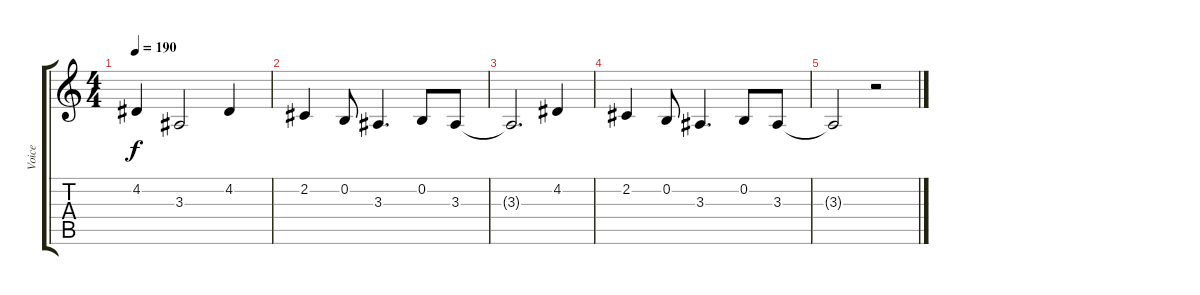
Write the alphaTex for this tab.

\track ("Voice" "Voice") {instrument clarinet}
\staff {score tabs}
\tuning (E4 B3 G3 D3 A2 E2) {hide}
\ts (4 4)
\tempo 190
\clef g2
\ks c
4.2{t}.4{dy f} 3.3.2 4.2.4 |
2.2.4 0.2.8 3.3.4{d} 0.2.8 3.3.8 |
3.3{t}.2{d} 4.2.4 |
2.2.4 0.2.8 3.3.4{d} 0.2.8 3.3.8 |
3.3{t}.2 r.2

◆ EXERCISE DESCRIPTION:
Change "clarinet" to "flute" throughout the lines and give them back with nothing else altered. Leave out the pictures.

◆ TASK SOLUTION:
Write the alphaTex for this tab.

\track ("Voice" "Voice") {instrument flute}
\staff {score tabs}
\tuning (E4 B3 G3 D3 A2 E2) {hide}
\ts (4 4)
\tempo 190
\clef g2
\ks c
4.2{t}.4{dy f} 3.3.2 4.2.4 |
2.2.4 0.2.8 3.3.4{d} 0.2.8 3.3.8 |
3.3{t}.2{d} 4.2.4 |
2.2.4 0.2.8 3.3.4{d} 0.2.8 3.3.8 |
3.3{t}.2 r.2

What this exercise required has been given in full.